### Provided text

My dear friend R has passed away. It came as a shock. I knew he was ill but it hadn’t occured to me that he might die. He was a force, such a strong, singular individual.  Complex, witty, acerbic—understanding the absurdity of our obsessions—R was our friendly neighborhood court jester. I mean that with the utmost respect. One must be brilliant in order to poke fun and criticize with impunity. A true iconoclast, holding several degrees, in physics and philosophy, he’d been a conscientious objector, imprisoned at McNeil Island Federal Penitentiary in Washington for three years. Brave and compassionate, he was a loving father and a volunteer who worked in malaria camps, for the World Health Organization and to end poverty. He wanted to save people.

Higher consciousness–of utmost importance–sustained him. He put a lot of faith in reason, in the mind, especially his own, berating himself for a dwindling vocabulary while accepting that non-verbal communication was most effective, even required in prison. I think he possessed that “wistful eye” before he was incarcerated. It was a most observant eye, an appreciative eye, a lover of beauty’s eye.

(Limb landmark coordinates)
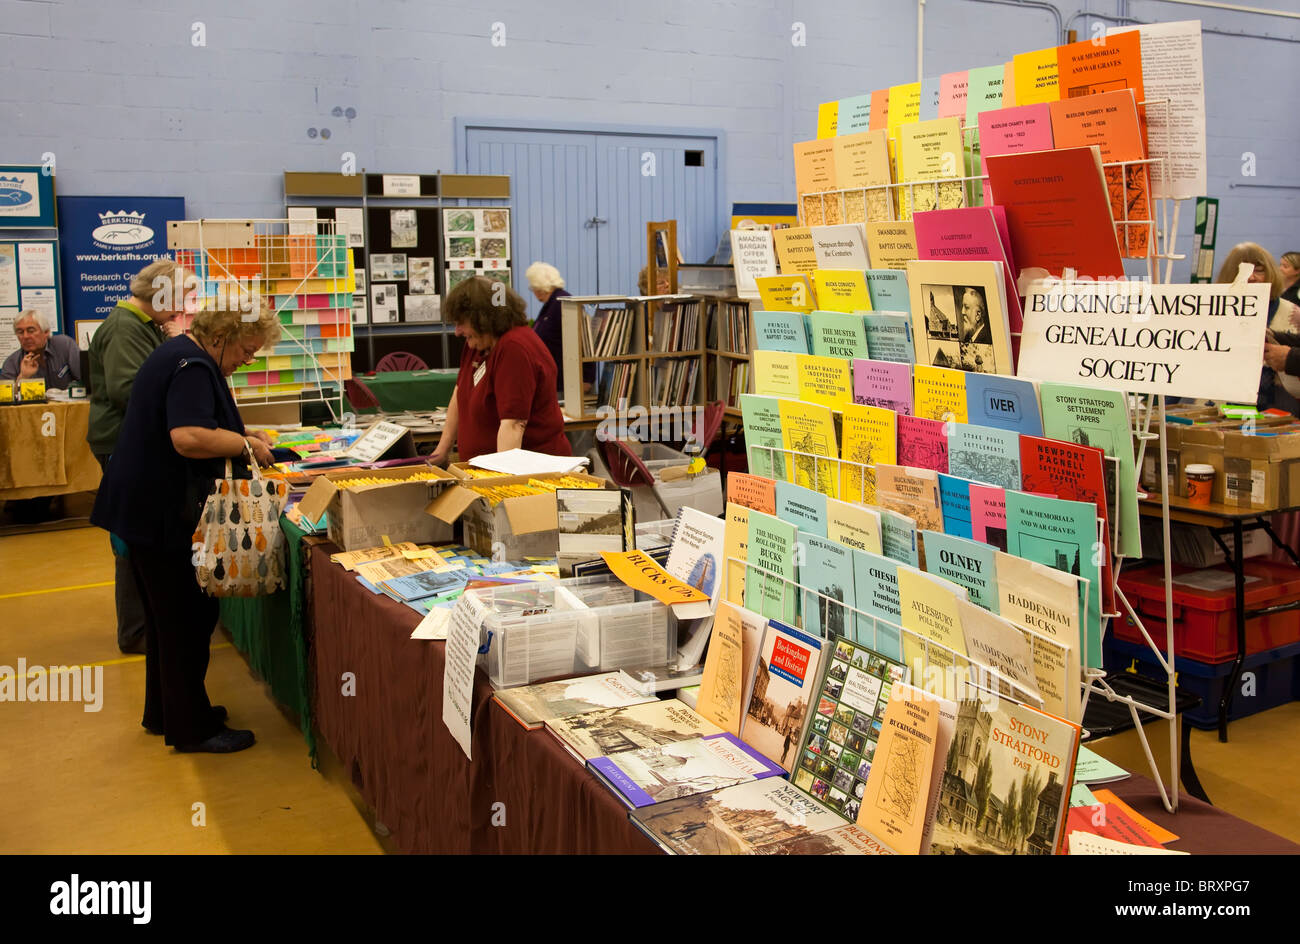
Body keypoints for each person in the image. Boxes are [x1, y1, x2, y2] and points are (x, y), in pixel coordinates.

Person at [90, 296, 278, 754]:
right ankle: (192, 728)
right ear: (221, 337)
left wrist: (242, 434)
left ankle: (167, 711)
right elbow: (189, 436)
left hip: (144, 509)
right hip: (162, 515)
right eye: (245, 351)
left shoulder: (179, 353)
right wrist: (243, 445)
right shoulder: (193, 364)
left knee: (164, 623)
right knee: (186, 622)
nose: (246, 360)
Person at [86, 258, 187, 653]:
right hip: (120, 442)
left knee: (140, 536)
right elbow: (127, 390)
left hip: (130, 440)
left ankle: (148, 624)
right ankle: (137, 631)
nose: (180, 307)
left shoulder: (143, 327)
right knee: (133, 539)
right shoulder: (126, 328)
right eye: (177, 297)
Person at [428, 277, 570, 465]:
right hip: (480, 471)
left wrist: (500, 480)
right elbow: (460, 392)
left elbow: (513, 425)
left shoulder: (514, 348)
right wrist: (441, 452)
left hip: (533, 473)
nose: (457, 332)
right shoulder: (477, 343)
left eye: (462, 323)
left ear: (484, 318)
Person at [1215, 243, 1300, 413]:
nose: (1251, 277)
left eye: (1259, 270)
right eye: (1243, 271)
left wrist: (1289, 357)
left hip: (1284, 412)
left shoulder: (1294, 314)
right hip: (1226, 408)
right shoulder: (1213, 313)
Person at [0, 309, 81, 388]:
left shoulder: (65, 346)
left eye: (31, 331)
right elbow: (6, 397)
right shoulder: (12, 362)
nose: (25, 336)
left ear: (46, 332)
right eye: (20, 332)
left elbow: (86, 378)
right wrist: (23, 377)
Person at [524, 261, 571, 385]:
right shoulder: (551, 303)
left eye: (533, 287)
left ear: (539, 287)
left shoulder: (560, 302)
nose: (533, 291)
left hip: (564, 378)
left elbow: (578, 340)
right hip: (555, 375)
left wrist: (586, 377)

### Exercise aim
Duplicate the passage in the tribute to R, starting at "Higher consciousness–of utmost" and ending at "of beauty’s eye.". This data has nothing to do with the text.

### Written solution
Higher consciousness–of utmost importance–sustained him. He put a lot of faith in reason, in the mind, especially his own, berating himself for a dwindling vocabulary while accepting that non-verbal communication was most effective, even required in prison. I think he possessed that “wistful eye” before he was incarcerated. It was a most observant eye, an appreciative eye, a lover of beauty’s eye.